Clobetasol propionate emollient 0.05% in the treatment of atopic dermatitis.

A 4-week, double-blind, randomized clinical trial, comparing the efficacy and safety of clobetasol propionate emollient cream 0.05% and its vehicle, was conducted at four private dermatology clinics in 81 non-hospitalized patients (> or = 12 years old) with moderate-to-severe atopic dermatitis covering 2% or more of their body surface. All patients had at least one lesion 2 cm or more in diameter. Three signs/symptoms of target lesions (erythema, pruritus, and induration/papulation) were scored by investigators on a scale of 0-3 (in 0.5-point increments; 0 = absent, 1 = mild, 2 = moderate, and 3 = severe); the total of the three scores had to be > or = 6 for patients to qualify for study entry. Patients were excluded if they were immunocompromised, pregnant, or nursing; had skin atrophy, telangiectasia or striae in skin areas to be treated; or had received topical treatments for atopic dermatitis within 1 week prestudy, intramuscular triamcinolone within 6 weeks prestudy, or long-term systemic corticosteroid usage within 6 months prestudy.

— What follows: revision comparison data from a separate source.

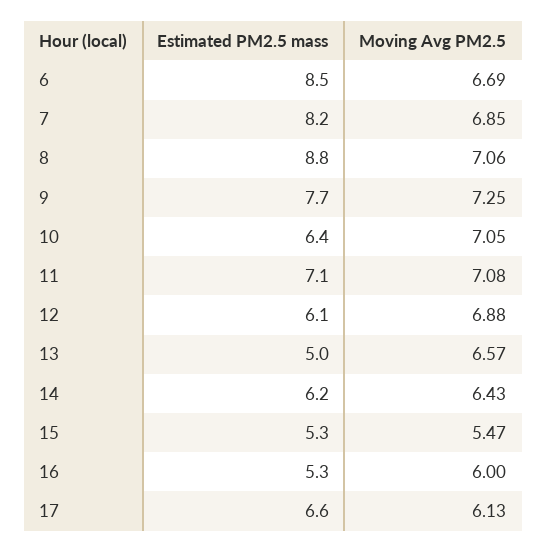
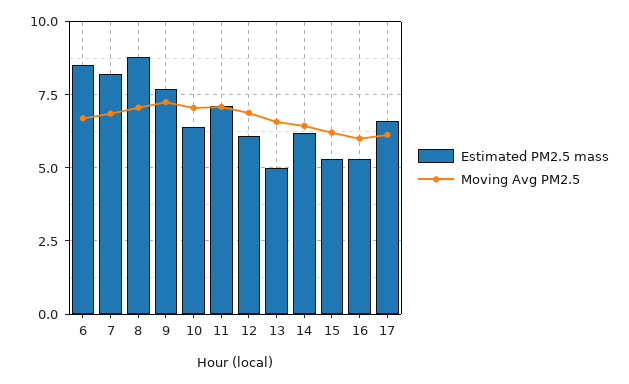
Moving Avg PM2.5, 15: 5.47 -> 6.25

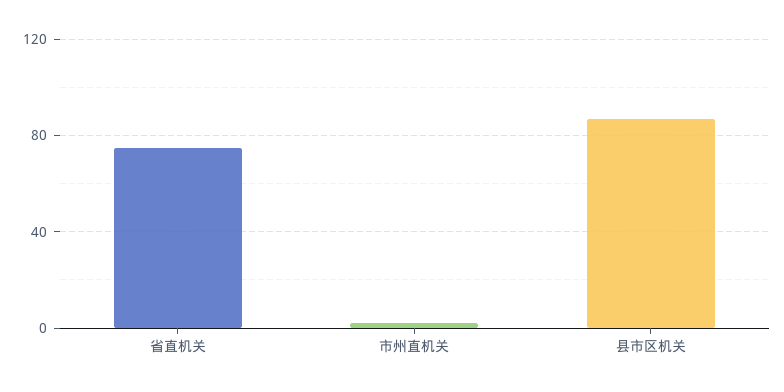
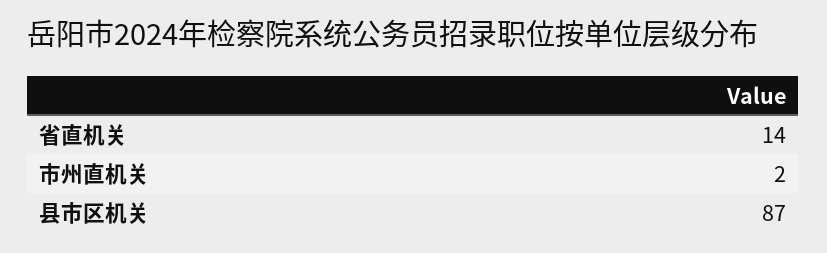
省直机关: 75 -> 14

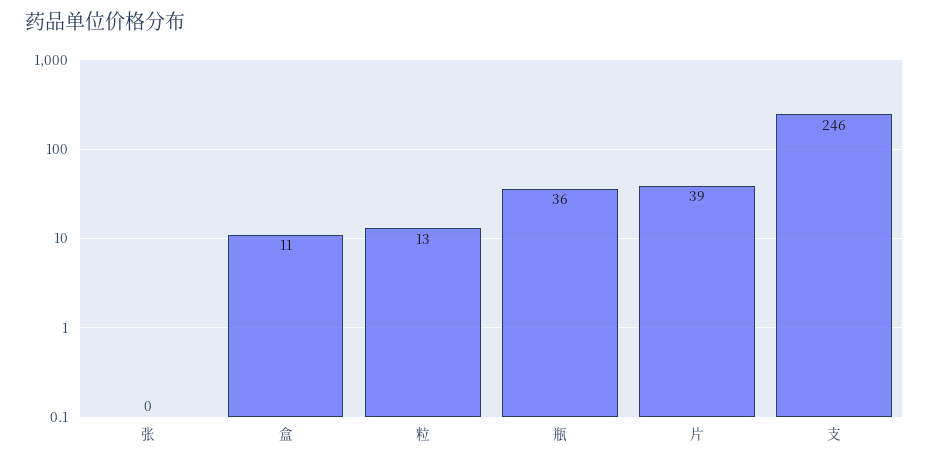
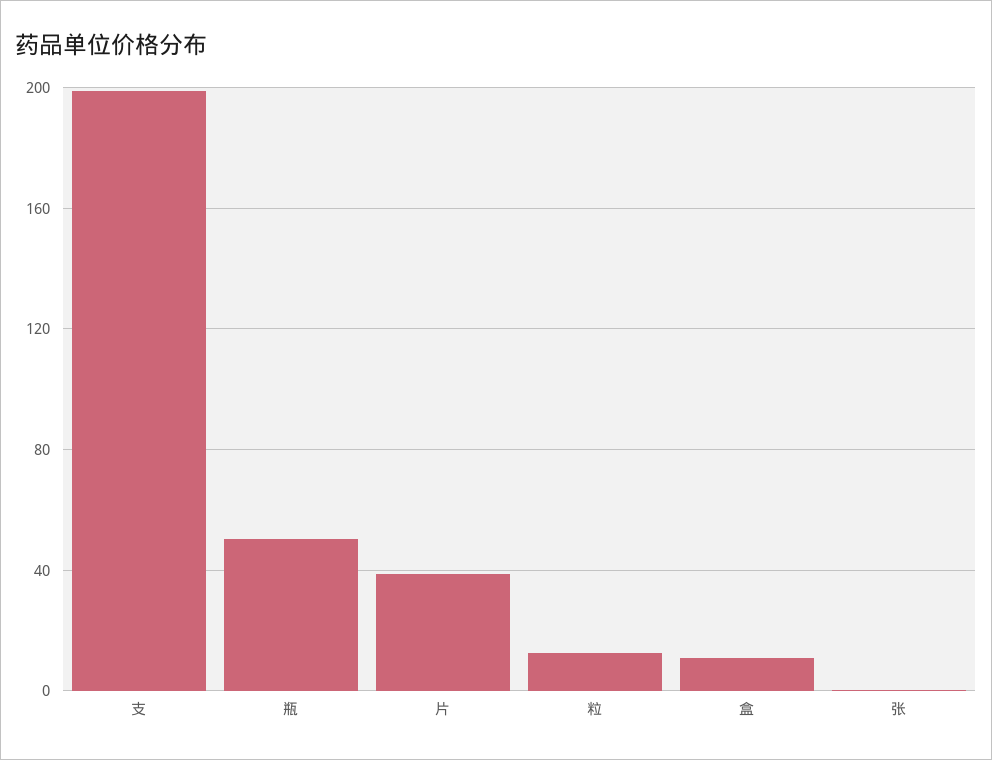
瓶: 36 -> 50
支: 246 -> 200

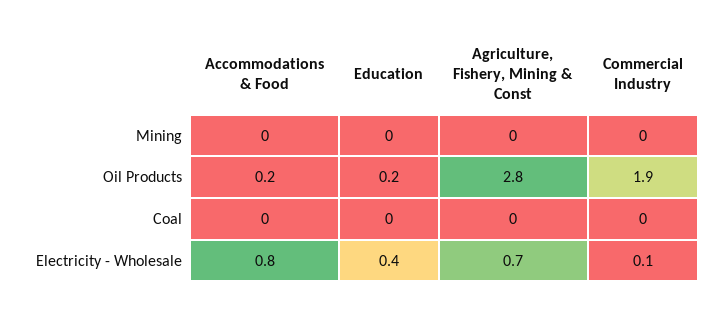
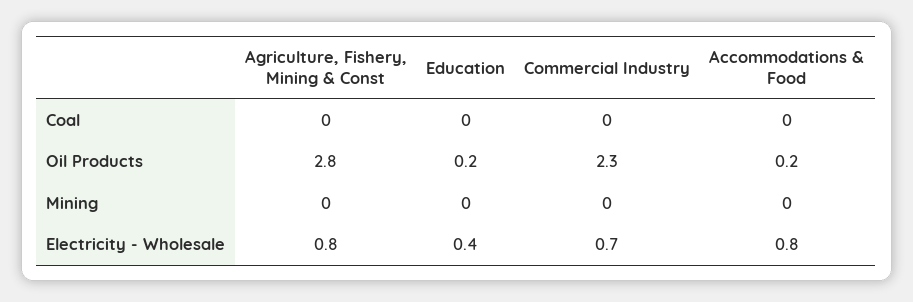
Commercial Industry, Oil Products: 1.9 -> 2.3
Agriculture, Fishery, Mining & Const, Electricity - Wholesale: 0.7 -> 0.8
Commercial Industry, Electricity - Wholesale: 0.1 -> 0.7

Patients were randomized in a 1:1 ratio to receive either clobetasol propionate emollient 0.05% twice daily (n = 41), or the emollient vehicle twice daily (n = 40), for 4 weeks. A fingertip unit, equaling approximately 0.5 g in males and 0.43 g in females (enough to cover approximately 2% of the body), was used to measure and apply a thin film of study drug to the affected areas. The efficacy was evaluated by investigators and patients on days 4, 8, 15, and 29 after initiation of therapy, and 2 weeks after the end of treatment (day 43). Investigators performed a physician's gross assessment based on the percentage improvement of the target lesion. They also rated changes from baseline in mean severity scores for six individual signs/symptoms (erythema, pruritus, induration/papulation, lichenification, erosion/oozing/crusting, and scaling/dryness) and for total signs/symptoms according to the severity scoring system described above. Patients rated their response to treatment as excellent, good, fair, poor, or worse. Laboratory assessments were made on days 15, 29, and (if necessary) day 43.